O jovem soltou a barra de
ferro e o deixou livre. O velho o levou de novo ao castelo e num sótão
mostrou-lhe três cofres cheios de ouro.
- De tudo isto, - disse o
velho – um é para os pobres, outro para o rei e o terceiro para ti.
Então deram as doze e o
espírito desapareceu e o jovem ficou no escuro.
Acho que posso encontrar a
saída - disse o jovem. e tateando conseguiu encontrar o caminho até a saída
onde estava o fogo e dormiu junto dele.
Na manhã seguinte o rei foi
vê-lo e disse: - Já deves ter aprendido o que é ter medo. –Não - disse – vi um
morto e um homem com barba me deu um montão de dinheiro, mas nada me fez saber
o que é ter medo.
- Então, - disse o rei –
salvaste o castelo e te casarás com minha filha.
- Tudo isso é ótimo, - disse
o jovem - mas sigo sem saber o que é ter medo.

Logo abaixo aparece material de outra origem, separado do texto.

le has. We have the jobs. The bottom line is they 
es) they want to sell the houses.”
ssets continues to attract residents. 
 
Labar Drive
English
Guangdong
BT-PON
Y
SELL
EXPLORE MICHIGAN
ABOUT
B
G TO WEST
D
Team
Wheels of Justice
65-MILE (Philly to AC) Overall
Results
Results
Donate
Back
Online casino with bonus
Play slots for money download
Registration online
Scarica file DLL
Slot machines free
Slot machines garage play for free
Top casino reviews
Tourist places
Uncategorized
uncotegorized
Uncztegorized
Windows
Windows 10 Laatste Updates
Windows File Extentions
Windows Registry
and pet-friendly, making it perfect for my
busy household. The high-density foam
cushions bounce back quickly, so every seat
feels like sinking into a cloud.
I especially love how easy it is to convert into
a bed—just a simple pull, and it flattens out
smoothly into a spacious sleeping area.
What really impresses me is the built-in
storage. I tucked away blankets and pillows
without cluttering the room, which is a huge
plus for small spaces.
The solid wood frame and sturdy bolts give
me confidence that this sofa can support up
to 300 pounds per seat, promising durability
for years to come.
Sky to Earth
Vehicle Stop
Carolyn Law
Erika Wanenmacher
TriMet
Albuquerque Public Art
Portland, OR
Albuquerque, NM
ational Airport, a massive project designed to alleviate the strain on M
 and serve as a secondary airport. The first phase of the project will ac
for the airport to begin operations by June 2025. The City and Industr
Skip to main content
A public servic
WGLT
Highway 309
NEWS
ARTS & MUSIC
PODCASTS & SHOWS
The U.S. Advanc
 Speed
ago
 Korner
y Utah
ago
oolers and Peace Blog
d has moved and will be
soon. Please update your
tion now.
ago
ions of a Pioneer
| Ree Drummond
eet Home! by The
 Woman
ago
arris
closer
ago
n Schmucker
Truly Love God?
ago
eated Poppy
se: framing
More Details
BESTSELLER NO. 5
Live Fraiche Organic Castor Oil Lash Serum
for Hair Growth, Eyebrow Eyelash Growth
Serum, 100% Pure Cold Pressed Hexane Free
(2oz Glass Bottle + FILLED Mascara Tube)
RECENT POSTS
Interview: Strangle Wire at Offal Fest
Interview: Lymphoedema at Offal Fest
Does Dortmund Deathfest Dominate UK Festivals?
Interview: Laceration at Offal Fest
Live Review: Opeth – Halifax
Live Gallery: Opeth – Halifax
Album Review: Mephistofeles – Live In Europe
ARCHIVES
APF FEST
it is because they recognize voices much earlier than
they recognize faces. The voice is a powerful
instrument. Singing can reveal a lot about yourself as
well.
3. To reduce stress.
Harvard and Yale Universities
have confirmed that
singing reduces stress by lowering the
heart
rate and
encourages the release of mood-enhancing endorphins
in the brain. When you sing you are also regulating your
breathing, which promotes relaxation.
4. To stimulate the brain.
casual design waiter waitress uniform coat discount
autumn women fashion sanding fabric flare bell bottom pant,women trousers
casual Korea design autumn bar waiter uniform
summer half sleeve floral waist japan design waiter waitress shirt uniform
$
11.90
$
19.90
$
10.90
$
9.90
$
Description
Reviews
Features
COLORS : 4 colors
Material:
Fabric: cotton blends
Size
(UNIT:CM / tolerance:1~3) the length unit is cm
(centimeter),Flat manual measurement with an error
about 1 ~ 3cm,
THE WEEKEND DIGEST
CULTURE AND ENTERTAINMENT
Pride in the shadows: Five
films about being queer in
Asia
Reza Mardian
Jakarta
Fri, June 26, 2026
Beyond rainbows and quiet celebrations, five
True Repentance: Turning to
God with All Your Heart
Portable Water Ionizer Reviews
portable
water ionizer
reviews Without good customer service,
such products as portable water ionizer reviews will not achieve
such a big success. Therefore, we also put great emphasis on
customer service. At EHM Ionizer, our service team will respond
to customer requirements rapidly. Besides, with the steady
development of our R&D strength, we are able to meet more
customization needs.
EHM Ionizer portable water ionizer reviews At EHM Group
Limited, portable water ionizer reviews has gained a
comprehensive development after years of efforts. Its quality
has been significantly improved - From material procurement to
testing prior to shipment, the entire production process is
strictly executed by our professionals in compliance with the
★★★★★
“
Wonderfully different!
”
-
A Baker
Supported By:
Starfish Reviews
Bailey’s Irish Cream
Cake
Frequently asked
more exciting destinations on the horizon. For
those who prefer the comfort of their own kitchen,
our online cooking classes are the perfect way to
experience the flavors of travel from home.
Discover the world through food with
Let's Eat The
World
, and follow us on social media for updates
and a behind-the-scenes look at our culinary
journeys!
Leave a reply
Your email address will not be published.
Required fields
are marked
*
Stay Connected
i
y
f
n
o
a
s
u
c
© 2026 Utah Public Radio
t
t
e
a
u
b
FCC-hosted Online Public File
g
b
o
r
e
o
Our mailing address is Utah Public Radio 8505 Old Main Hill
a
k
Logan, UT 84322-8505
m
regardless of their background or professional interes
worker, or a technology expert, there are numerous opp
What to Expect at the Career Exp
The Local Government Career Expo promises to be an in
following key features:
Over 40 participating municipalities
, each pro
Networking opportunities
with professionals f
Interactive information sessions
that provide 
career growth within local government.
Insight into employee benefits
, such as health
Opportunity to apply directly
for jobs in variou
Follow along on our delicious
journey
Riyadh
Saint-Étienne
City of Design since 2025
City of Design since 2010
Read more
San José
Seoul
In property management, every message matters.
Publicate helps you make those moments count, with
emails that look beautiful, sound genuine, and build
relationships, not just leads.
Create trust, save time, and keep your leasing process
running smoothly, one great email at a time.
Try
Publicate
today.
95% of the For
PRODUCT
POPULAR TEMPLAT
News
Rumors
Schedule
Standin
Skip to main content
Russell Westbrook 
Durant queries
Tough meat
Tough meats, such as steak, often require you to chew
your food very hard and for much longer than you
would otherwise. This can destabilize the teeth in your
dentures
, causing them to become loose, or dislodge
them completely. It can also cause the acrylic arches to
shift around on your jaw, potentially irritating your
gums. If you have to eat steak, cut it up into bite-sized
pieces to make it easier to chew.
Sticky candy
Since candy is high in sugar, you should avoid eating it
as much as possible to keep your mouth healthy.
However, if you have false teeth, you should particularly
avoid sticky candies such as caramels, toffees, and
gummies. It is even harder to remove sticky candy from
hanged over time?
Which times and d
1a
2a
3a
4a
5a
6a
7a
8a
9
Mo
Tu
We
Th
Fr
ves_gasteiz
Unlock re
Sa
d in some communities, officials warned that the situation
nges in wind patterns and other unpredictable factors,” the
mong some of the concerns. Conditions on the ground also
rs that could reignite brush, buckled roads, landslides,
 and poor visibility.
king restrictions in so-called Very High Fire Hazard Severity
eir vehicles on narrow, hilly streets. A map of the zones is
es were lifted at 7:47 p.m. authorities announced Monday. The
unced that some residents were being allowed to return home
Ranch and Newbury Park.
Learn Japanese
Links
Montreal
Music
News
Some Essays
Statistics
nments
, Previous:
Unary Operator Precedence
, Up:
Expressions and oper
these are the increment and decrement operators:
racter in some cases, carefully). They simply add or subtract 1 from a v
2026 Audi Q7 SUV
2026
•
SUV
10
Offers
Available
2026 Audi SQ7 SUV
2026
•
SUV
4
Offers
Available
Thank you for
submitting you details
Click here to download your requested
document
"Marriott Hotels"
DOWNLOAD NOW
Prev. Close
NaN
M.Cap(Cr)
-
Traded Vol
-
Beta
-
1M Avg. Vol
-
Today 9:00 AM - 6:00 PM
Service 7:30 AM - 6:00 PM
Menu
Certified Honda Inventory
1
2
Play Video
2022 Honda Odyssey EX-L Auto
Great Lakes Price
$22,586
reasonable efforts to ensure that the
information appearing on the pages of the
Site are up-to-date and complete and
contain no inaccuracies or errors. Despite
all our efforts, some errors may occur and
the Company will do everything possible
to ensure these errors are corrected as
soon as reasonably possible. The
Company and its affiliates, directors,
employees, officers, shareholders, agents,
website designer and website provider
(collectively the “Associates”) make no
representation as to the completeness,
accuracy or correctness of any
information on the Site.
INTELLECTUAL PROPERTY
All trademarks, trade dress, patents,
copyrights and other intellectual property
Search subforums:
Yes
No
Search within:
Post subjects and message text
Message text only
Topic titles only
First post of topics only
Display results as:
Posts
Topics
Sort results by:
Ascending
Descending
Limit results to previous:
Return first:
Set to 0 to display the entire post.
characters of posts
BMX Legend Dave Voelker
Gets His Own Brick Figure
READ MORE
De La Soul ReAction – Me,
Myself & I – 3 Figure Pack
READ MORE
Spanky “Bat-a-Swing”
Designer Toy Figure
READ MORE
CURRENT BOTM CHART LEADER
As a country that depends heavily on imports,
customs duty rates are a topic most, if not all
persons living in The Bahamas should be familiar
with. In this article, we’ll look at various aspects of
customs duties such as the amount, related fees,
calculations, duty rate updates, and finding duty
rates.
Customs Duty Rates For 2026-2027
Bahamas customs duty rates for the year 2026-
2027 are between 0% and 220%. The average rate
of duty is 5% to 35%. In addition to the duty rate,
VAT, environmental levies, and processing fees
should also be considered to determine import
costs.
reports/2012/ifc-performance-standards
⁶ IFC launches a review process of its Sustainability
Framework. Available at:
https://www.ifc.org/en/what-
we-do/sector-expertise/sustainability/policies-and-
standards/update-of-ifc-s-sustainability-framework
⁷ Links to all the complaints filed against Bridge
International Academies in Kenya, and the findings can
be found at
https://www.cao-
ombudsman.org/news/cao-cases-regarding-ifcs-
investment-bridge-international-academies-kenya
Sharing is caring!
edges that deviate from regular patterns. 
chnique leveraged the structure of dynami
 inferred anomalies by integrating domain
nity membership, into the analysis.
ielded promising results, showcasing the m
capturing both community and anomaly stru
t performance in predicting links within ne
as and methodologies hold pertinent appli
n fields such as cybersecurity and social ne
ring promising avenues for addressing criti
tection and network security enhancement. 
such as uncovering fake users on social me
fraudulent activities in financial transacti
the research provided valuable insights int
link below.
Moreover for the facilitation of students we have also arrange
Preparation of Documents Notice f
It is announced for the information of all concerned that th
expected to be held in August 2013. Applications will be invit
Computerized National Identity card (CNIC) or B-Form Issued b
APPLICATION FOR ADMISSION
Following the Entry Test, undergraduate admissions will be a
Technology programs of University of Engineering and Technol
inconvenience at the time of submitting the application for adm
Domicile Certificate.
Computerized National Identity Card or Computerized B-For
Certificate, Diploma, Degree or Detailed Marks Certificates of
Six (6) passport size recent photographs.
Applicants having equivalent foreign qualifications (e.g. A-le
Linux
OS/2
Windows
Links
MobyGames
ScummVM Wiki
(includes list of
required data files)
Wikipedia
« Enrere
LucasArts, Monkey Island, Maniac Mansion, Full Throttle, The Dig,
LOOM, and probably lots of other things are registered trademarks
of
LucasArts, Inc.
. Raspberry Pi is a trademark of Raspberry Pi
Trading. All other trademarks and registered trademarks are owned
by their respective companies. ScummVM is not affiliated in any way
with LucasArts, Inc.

Repartiu-se o ouro e celebrou
a boda. Mas por muito que quisesse a sua esposa e por muito feliz que fosse o
jovem rei sempre dizia:
- Se pudesse ter medo... Se
pudesse...
Isso acabou por aborrecer sua
esposa: - Encontrarei a cura, aprenderá a ter medo.
Foi ao rio que atravessava o
jardim e trouxe um cubo cheio de lambaris. À noite, quando João estava
dormindo, sua esposa levantou as cobertas e jogou sobre ele a água fria com os
lambaris, de maneira que os peixinhos começassem a saltar sobre ele, que
despertou e gritou: "Que susto! Agora sei o que é me assustar."